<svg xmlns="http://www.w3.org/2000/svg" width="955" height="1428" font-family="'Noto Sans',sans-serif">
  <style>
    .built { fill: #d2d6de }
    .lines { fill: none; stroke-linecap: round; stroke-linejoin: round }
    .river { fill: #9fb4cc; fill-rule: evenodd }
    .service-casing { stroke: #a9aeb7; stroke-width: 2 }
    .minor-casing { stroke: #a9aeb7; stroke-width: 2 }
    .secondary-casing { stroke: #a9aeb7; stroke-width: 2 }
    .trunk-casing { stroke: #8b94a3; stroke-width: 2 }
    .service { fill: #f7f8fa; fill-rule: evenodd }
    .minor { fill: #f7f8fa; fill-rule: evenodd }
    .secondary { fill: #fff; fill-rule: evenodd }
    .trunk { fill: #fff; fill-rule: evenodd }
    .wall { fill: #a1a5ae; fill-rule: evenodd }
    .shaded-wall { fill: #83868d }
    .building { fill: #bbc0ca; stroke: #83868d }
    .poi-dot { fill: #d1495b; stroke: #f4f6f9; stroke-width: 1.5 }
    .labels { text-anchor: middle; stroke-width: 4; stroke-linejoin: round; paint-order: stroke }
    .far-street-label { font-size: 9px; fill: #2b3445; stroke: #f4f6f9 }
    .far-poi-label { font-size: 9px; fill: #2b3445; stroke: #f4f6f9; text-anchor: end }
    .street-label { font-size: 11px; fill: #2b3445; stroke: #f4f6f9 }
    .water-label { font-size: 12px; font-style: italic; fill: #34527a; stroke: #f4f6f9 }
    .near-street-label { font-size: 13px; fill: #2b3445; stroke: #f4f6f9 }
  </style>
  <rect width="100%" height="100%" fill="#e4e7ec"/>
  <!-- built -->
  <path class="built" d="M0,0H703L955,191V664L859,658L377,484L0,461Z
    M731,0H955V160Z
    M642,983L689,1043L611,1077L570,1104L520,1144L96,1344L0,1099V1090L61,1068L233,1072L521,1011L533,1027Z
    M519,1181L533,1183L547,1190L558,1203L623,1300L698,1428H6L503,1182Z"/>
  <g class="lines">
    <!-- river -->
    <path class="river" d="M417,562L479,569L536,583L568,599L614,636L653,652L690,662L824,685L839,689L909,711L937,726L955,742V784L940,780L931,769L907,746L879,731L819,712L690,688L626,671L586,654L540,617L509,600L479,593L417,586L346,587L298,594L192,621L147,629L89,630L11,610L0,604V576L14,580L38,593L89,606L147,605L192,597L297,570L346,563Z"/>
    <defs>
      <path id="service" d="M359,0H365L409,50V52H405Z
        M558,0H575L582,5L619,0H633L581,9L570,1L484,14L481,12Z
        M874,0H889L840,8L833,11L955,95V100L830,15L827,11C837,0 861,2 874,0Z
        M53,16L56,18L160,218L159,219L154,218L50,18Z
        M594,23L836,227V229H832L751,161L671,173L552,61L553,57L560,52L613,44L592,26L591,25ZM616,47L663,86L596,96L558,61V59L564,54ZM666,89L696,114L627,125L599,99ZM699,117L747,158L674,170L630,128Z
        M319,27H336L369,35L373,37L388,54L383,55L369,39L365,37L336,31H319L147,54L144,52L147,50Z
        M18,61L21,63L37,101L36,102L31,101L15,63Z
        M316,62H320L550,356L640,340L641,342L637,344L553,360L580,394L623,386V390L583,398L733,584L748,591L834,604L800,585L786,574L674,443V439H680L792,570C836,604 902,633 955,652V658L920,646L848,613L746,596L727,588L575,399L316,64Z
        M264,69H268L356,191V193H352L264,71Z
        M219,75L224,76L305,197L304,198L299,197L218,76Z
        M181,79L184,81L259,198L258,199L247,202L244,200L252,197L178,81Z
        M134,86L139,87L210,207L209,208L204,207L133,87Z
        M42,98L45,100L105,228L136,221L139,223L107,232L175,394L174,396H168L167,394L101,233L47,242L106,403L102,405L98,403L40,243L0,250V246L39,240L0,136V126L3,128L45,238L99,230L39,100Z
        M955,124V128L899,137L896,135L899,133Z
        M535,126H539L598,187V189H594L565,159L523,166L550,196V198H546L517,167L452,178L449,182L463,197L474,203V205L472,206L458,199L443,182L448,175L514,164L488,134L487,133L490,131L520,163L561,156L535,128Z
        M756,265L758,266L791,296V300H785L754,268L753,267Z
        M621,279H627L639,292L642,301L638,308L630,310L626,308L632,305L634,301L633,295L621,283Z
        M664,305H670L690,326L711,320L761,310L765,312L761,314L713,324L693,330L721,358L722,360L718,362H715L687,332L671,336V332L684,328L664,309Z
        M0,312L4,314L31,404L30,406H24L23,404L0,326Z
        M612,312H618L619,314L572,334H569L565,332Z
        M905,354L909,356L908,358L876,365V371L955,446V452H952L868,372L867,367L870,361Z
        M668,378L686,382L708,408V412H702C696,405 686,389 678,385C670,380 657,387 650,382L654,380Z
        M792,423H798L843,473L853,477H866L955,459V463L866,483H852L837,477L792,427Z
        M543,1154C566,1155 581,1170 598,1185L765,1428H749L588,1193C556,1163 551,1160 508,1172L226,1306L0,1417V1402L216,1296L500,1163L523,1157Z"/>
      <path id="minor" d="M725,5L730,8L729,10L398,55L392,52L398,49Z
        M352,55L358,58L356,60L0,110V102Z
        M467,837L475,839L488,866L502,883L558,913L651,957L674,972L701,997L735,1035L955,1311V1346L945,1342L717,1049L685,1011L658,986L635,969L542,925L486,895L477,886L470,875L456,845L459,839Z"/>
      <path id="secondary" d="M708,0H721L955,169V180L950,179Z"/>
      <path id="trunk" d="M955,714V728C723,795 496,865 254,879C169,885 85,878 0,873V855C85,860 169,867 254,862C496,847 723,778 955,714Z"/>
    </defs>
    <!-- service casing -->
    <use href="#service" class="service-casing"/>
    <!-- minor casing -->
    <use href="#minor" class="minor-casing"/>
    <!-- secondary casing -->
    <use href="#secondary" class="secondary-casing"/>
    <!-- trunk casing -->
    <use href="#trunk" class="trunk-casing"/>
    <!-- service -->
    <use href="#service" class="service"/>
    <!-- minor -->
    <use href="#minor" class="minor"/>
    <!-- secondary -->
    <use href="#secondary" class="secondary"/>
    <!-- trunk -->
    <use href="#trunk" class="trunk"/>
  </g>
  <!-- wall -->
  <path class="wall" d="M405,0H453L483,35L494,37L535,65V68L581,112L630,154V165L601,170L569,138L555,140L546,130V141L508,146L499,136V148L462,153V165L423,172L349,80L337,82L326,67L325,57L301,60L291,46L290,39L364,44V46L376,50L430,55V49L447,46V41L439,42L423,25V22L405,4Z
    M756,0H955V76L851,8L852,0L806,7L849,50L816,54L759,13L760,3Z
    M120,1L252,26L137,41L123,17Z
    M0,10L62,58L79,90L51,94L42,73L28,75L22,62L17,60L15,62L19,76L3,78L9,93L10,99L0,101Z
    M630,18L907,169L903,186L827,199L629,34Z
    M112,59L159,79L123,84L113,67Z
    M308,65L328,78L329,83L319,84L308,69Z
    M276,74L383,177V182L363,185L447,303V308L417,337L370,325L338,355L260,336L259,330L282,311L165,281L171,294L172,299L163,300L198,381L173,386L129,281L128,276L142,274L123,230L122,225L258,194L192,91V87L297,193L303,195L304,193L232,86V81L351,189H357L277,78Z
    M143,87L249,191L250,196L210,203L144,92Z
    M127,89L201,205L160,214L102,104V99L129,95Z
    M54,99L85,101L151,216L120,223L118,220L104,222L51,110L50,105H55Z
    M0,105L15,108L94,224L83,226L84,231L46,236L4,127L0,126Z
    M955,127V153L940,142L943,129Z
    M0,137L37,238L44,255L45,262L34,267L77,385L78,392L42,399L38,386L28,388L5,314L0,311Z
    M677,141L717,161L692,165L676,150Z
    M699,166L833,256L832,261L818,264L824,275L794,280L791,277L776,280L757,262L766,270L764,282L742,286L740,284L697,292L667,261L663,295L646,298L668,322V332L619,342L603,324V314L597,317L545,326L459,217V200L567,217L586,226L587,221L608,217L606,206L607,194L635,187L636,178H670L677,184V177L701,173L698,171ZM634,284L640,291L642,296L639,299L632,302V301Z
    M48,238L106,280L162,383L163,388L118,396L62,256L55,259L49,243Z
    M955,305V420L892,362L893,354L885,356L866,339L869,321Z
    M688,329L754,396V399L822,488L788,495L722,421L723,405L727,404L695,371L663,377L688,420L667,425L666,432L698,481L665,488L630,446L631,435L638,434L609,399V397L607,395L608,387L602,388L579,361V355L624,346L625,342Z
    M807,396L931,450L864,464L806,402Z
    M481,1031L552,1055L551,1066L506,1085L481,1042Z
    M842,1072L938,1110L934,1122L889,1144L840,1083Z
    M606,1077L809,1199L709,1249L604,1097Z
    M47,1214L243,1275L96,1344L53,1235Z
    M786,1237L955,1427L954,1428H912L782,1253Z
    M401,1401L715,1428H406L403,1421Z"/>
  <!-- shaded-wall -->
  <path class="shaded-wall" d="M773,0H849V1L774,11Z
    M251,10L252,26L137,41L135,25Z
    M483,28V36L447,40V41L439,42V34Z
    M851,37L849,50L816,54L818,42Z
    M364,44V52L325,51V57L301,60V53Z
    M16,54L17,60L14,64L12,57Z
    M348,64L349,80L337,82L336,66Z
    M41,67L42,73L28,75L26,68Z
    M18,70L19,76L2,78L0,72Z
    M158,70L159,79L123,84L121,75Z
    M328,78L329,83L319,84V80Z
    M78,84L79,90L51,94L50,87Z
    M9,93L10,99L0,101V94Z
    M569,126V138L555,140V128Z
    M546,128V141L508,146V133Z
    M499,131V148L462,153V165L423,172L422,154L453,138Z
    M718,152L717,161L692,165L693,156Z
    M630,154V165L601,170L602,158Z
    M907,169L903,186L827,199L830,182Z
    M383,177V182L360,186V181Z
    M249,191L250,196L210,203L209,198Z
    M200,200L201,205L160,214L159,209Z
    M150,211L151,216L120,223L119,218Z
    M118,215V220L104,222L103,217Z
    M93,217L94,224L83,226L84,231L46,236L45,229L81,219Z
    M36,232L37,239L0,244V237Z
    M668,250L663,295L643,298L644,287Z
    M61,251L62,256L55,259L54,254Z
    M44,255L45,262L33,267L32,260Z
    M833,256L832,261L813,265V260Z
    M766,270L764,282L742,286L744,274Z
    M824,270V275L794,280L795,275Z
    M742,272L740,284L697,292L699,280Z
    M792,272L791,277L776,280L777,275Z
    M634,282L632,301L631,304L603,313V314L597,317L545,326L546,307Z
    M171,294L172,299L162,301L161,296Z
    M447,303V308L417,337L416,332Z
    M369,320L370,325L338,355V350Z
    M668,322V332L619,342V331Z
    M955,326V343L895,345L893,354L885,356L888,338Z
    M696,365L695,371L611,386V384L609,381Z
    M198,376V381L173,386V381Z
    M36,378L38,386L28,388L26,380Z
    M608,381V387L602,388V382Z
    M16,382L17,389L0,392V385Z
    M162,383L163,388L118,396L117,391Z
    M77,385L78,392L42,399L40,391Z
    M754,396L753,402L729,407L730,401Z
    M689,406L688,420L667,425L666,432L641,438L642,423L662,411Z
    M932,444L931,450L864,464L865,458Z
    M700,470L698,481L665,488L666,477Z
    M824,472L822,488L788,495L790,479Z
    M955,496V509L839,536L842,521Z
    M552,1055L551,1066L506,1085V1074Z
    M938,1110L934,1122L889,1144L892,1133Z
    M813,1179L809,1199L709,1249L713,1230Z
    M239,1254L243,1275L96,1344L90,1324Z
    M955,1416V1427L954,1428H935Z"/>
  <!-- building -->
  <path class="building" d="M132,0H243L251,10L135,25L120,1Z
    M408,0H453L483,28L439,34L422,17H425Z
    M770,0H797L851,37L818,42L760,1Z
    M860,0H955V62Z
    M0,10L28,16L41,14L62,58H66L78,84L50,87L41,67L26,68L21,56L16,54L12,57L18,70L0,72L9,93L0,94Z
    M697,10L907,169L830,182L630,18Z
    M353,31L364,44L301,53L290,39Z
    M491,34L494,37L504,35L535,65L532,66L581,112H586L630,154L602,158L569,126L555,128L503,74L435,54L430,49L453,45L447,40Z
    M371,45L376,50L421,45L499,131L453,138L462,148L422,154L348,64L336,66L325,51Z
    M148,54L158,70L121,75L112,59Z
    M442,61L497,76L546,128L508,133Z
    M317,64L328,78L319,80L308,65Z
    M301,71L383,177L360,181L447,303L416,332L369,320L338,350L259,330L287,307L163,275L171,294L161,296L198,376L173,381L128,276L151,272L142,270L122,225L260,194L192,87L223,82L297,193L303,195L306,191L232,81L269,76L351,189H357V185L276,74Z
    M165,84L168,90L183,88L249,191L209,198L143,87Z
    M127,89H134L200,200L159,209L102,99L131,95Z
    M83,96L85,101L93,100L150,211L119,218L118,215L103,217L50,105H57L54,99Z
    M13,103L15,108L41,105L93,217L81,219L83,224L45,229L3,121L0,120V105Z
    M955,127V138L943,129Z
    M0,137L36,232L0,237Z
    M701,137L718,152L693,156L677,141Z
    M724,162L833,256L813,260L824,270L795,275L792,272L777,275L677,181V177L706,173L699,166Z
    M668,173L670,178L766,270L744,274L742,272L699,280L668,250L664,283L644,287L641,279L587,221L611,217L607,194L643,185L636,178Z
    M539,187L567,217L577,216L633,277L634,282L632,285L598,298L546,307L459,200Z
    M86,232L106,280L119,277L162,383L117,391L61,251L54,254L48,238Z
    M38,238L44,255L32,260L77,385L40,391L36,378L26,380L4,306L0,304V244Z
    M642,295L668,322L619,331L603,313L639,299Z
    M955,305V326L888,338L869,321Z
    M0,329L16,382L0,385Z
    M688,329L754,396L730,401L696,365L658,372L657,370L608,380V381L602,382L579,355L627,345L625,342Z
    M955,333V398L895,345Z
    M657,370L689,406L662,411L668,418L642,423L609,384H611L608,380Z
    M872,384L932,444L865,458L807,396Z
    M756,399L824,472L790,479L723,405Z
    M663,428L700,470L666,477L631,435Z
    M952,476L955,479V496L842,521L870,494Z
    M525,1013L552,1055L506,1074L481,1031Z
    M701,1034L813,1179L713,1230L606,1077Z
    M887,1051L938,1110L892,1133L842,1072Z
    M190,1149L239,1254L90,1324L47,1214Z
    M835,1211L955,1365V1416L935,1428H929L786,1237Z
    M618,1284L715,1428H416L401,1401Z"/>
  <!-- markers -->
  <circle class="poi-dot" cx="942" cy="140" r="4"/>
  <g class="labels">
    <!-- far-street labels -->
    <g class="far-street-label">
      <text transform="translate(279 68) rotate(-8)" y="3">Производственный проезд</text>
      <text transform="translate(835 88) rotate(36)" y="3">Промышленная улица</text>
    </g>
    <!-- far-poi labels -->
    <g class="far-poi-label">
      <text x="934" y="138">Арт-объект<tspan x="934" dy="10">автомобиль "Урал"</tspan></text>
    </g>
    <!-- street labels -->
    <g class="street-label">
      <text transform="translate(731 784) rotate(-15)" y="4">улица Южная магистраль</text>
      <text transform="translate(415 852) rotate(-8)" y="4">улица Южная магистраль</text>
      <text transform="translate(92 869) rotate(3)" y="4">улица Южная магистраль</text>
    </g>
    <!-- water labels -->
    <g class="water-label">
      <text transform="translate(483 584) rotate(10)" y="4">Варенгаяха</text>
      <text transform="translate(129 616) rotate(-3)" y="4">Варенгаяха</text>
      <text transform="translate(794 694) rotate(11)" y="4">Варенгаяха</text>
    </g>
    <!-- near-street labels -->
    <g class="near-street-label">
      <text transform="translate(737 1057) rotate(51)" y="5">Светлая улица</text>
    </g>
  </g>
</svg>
==============================
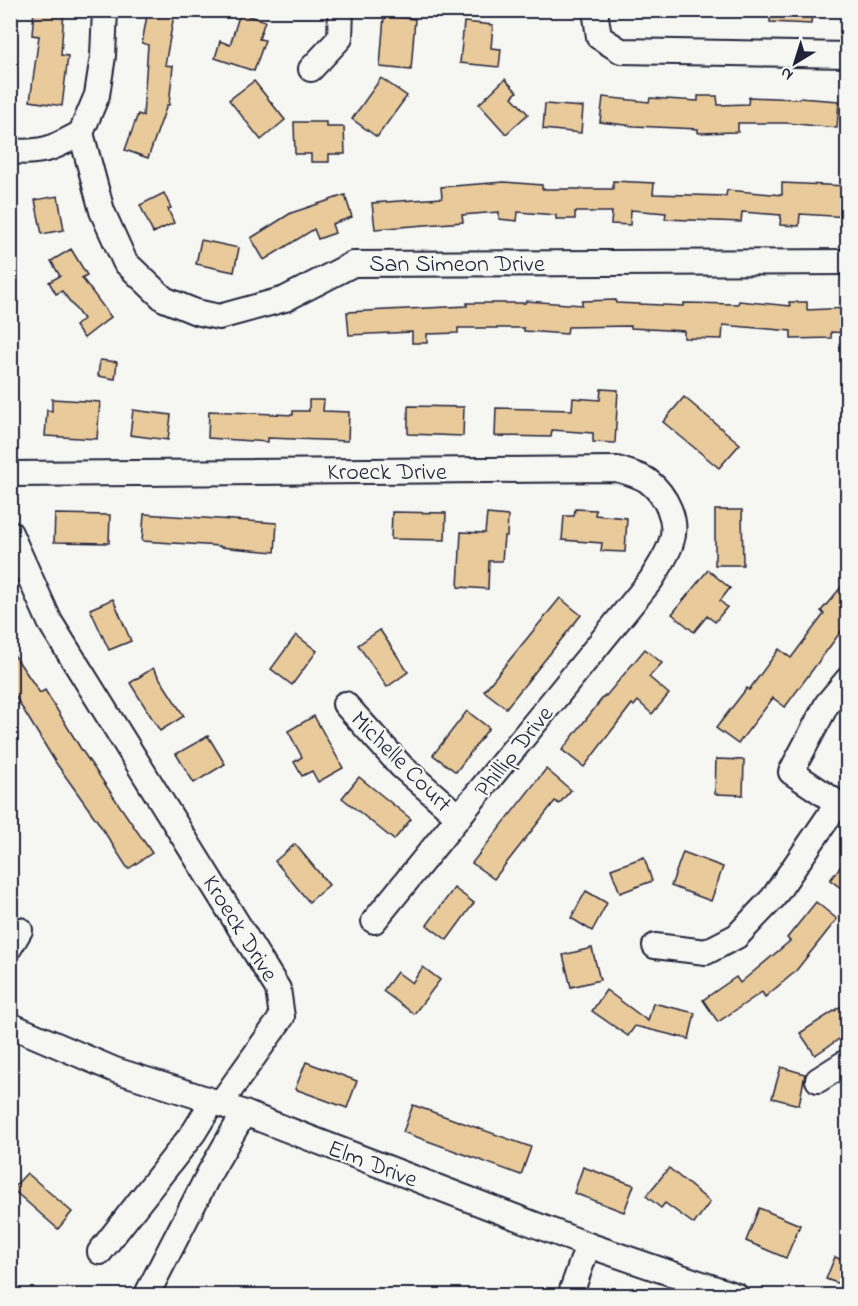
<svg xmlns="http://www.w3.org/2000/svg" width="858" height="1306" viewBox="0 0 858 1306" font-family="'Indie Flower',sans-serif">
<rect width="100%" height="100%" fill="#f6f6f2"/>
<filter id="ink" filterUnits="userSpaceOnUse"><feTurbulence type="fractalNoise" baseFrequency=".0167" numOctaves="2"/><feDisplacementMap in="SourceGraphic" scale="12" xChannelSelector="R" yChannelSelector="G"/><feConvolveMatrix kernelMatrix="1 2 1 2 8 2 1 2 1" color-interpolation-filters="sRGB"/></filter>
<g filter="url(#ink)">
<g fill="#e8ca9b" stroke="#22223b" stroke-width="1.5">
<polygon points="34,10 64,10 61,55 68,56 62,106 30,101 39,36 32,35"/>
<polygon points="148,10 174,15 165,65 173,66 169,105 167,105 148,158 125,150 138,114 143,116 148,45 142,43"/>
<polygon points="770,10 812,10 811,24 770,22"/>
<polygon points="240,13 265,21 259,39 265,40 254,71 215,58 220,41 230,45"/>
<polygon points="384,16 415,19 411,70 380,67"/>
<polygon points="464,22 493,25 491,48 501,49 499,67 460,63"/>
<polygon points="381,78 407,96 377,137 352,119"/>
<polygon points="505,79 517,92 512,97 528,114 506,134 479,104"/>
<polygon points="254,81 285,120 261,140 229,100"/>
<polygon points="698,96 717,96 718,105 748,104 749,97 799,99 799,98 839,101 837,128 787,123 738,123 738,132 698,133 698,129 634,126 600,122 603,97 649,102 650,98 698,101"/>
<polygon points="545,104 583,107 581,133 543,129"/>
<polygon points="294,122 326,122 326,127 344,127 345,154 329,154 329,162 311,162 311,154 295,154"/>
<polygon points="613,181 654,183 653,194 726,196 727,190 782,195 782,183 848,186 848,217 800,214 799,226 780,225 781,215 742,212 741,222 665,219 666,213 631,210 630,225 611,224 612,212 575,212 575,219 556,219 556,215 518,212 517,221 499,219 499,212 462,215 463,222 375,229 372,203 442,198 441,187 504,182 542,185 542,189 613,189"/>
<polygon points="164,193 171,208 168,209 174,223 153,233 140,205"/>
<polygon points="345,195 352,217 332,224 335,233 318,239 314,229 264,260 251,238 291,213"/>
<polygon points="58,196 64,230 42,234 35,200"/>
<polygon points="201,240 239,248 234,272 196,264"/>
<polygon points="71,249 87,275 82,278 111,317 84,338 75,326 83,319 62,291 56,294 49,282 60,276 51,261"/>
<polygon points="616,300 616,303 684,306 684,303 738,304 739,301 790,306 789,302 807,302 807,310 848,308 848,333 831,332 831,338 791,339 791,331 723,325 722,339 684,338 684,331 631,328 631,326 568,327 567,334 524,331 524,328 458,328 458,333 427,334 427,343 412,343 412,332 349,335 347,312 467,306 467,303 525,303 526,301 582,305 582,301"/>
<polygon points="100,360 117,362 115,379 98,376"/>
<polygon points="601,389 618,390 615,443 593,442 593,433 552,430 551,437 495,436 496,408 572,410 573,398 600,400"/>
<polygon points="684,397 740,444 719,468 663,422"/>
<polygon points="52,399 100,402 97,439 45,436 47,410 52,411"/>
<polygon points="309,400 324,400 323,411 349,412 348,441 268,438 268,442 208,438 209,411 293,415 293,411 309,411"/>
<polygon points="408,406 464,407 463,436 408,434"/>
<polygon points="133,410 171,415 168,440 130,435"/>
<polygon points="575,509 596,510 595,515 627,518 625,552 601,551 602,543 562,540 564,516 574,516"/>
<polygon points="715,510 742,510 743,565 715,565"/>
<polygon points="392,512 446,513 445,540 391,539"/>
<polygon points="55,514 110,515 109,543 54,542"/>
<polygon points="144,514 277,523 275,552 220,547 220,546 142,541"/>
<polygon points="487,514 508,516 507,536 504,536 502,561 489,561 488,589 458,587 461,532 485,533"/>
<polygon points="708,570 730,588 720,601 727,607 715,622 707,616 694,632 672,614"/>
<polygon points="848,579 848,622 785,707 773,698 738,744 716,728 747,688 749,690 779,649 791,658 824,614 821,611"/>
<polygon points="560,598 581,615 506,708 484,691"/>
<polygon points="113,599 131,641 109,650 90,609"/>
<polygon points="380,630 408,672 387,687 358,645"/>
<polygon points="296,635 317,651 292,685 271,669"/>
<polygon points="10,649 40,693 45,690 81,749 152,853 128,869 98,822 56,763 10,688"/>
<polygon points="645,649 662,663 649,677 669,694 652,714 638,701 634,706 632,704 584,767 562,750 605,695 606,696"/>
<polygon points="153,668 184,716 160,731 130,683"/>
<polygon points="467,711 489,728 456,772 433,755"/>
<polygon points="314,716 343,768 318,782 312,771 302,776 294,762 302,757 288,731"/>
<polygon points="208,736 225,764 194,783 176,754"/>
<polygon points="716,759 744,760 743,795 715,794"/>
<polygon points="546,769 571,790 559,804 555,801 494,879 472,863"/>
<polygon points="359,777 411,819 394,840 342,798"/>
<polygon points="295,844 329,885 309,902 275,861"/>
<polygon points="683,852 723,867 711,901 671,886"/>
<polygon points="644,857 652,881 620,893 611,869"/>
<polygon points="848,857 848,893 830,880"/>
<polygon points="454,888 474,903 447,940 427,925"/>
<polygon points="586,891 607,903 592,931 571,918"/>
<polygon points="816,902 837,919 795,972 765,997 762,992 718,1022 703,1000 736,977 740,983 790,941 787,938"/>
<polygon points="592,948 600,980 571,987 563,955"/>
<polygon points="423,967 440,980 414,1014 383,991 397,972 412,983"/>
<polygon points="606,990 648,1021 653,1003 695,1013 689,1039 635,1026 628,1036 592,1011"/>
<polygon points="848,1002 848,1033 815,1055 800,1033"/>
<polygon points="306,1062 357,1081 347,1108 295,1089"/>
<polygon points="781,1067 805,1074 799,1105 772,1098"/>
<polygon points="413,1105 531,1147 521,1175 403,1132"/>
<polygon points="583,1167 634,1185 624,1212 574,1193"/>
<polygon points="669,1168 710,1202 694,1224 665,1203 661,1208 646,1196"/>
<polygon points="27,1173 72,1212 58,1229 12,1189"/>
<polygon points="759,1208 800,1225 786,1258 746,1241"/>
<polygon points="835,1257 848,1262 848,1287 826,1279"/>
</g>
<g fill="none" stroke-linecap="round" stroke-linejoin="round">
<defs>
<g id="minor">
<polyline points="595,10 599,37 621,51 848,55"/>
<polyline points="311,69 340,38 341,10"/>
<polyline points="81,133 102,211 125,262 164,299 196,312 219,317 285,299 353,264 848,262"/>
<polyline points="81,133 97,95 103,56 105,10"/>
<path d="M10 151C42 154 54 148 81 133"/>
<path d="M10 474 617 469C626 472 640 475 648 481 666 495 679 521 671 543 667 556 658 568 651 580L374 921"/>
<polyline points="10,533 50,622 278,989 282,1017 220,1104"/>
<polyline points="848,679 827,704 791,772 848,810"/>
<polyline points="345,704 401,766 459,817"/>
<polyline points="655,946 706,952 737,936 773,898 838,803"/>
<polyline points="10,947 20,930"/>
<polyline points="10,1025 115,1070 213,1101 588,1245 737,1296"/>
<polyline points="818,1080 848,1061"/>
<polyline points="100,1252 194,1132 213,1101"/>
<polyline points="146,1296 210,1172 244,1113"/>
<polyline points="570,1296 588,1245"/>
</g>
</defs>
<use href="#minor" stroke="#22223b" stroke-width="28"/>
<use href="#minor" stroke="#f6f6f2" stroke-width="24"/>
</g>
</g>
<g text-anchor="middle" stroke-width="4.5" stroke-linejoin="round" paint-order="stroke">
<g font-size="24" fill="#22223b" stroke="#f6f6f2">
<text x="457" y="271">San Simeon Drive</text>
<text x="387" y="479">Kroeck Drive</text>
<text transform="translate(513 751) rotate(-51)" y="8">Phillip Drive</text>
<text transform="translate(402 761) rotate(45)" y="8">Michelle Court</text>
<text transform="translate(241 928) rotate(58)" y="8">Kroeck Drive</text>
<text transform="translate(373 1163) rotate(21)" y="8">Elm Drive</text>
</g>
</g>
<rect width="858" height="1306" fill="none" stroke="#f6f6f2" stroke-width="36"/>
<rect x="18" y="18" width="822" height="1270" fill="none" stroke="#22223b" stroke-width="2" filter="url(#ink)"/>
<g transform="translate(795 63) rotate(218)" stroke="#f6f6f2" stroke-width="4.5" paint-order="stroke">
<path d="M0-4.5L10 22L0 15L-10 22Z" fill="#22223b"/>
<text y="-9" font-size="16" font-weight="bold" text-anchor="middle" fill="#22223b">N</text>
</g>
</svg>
==============================
* _WORK ORDER_: Look through the entries and return every line where "lines" appears.

* _PROBLEM SOLUTION_:
    .lines { fill: none; stroke-linecap: round; stroke-linejoin: round }
  <g class="lines">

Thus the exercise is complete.